The problem-solving assessment

problem solving

In a growing company, facing problems that have never been solved before is the norm. This is why problem-solving skills are crucial for almost all roles at scale-ups, even those normally seen as purely technical, from lawyers to data analysts.

This is the highest-signal interview in the process, and when done right, separates average candidates from the brightest problem solvers.

How the interview works

The interview is based on a real business problem that the candidate is expected to solve as independently as possible. The problem should include a 2-3-layer issue with multiple root causes. For example: “Conversion during onboarding has dropped.” A strong candidate will ask clarifying questions and uncover different drivers, like product issues (e.g. poor UX), operational bottlenecks (e.g. slow ID verification), and process gaps (e.g. no follow-up with drop-offs). They should structure the problem, prioritise root causes, and explain trade-offs clearly.

Great candidates will use quantitative reasoning to get to the bottom of the issue and will be able to identify the most impactful solutions. Average candidates will typically stay at the surface or jump to solutions without clarifying the goal or logic.

ps - what to look for

Example: A process is too slow. A strong candidate won’t just suggest process optimisations, they will dig deeper and discover that slow hiring is the root cause.

The bar-raiser

bar raiser

Scale-ups thrive on the energy and determination of their teams. Not everyone who can do the job is worth hiring. This interview answers a harder question: Will this person raise the average bar of the team?

Every person added to the team should be a force multiplier, not just another set of hands. You need to find people who are on a strong upward career trajectory and can create and achieve things that have never been done before.

How the interview works

This should be a deep-dive conversation to understand the candidate’s career trajectory, achievements, and weaknesses or mistakes. They key to this interview is to not settle for superficial or rehearsed answers - push forward to assess real impact and work ethic. Look for honesty, fast pace and ownership.

This interview is also an opportunity to assess cultural alignment. Look for specific behaviours and examples that show how the candidate operates - and whether that matches your company’s values and ways of working.

Example: A strong candidate won’t just say they “led a project” - they’ll explain how they improved a process by 30%, won internal buy-in, and scaled the solution across teams.

The people management & hiring assessment

people mgmt

Bringing in and developing the right team of people is a skill on its own, but not everyone possesses it. This becomes increasingly relevant as the company grows, and the decision on who gets hired will no longer always pass through the founding team. Candidates who will manage a team must take a case-study-based interview assessing their people management and hiring skills.

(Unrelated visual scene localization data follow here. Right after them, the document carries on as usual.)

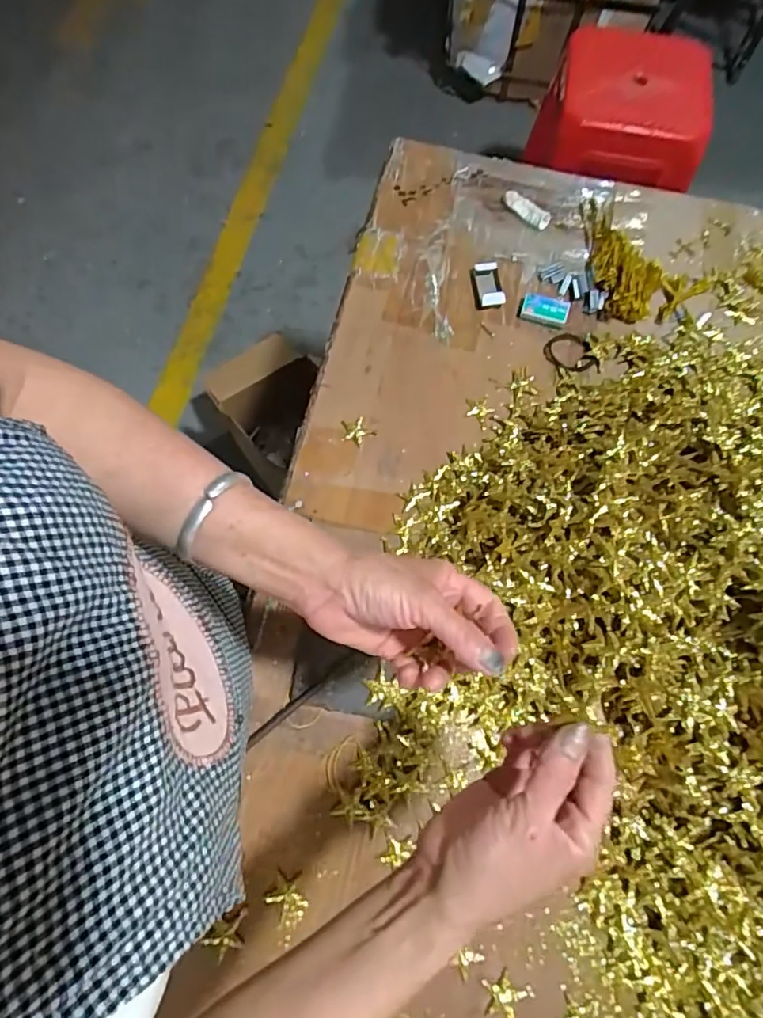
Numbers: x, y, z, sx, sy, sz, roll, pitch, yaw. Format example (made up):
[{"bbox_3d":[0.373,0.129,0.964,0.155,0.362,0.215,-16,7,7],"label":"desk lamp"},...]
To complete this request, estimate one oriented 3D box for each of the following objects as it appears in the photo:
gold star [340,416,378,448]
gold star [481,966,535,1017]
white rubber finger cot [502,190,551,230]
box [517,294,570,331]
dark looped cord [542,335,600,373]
[{"bbox_3d":[-0.029,-0.085,0.613,0.033,0.012,0.035,-36,76,-13],"label":"gold star"},{"bbox_3d":[0.100,0.392,0.458,0.041,0.004,0.034,-28,74,-11],"label":"gold star"},{"bbox_3d":[0.177,-0.370,0.700,0.068,0.018,0.018,43,79,12],"label":"white rubber finger cot"},{"bbox_3d":[0.187,-0.227,0.654,0.053,0.014,0.035,20,71,5],"label":"box"},{"bbox_3d":[0.213,-0.175,0.638,0.055,0.004,0.048,-6,71,-4],"label":"dark looped cord"}]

This interview is used for any role where people management and hiring are part of the job. It should be treated as a core skills interview, not an optional add-on, and be evaluated as rigorously as any technical capability.

How the interview works

The interview is broken down into two parts with different formats:

  1. People management case study - A case study where the candidate must assess a realistic team challenge and propose solutions

  2. Hiring experience assessment - A hiring experience deep dive to assess candidates' ability to evaluate and select top talent

Example: A strong candidate won’t just say they “hired a team” - they’ll explain how they structured the hiring process, identified high-performers, and ensured retention through career development.